The problem here is that this is stupid. Even if one believes the war on women moniker is an overly sensationalistic piece of Democratic jargon, what it was originally drawn up to describe—the wave of efforts on state and federal levels by newly elected Republicans following the 2010 elections to restrict access to abortion, birth control, or funding for women’s health centers or WIC benefits—was a very real policy trend about which many women were very much aware and remain aware. Saying, “But Bill Clinton had an affair with an intern!” is not an effective counter to critiques of Republican policymaking priorities in the Tea Party era. It only reinforces how clueless the party is about the ill will such policymaking priorities created, especially among unmarried women.

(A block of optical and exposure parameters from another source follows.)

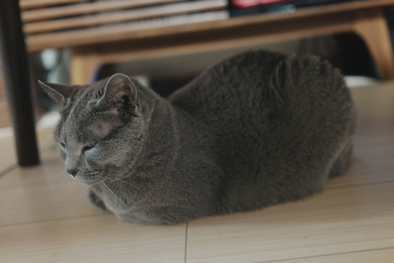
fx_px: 438
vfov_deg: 33.4
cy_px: 132
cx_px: 197
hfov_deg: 48.5
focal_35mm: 40
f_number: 2.5
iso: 3200
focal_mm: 40
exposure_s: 1/50
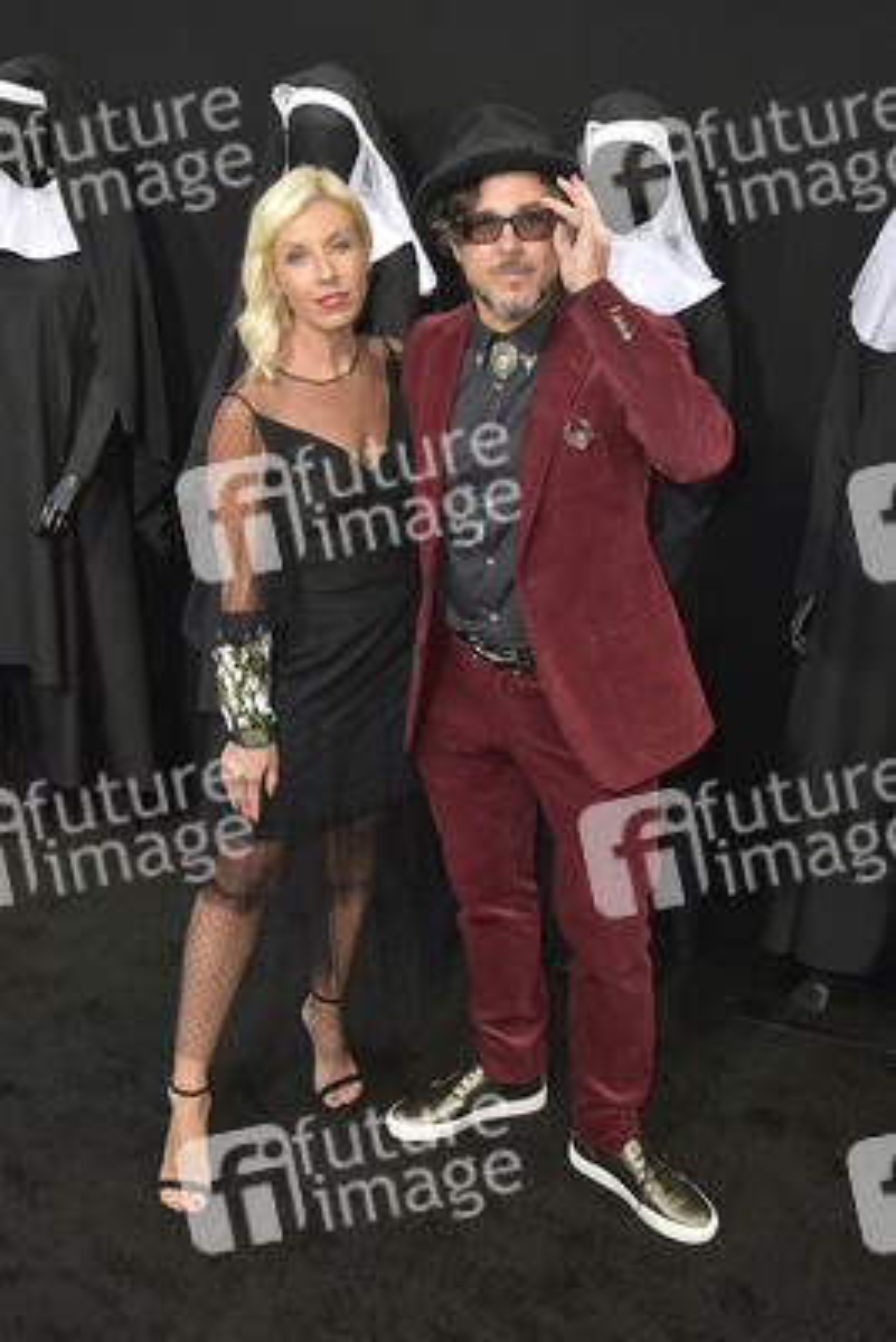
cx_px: 448
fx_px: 1417
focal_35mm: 38
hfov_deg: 35.1
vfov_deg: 50.7
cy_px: 671
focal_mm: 38
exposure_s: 1/250
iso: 200
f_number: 6.3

Beyond these two ineffectual uses, all that’s left are the more hand-waving, cerebral ones, such as “Hillary Clinton is running for president, but her husband was president, and he had sex with another lady, and the Clintons are evil sex people so … vote Trump?” (This is what they all are, really.) Trump or whoever else wants to bring up Bill Clinton’s affairs as a means of tarnishing Hillary Clinton’s chances should go nuts with that. Really, it’s totally fine! It’s weird that people might think it wouldn’t be fine. But it doesn’t mean anyone will care.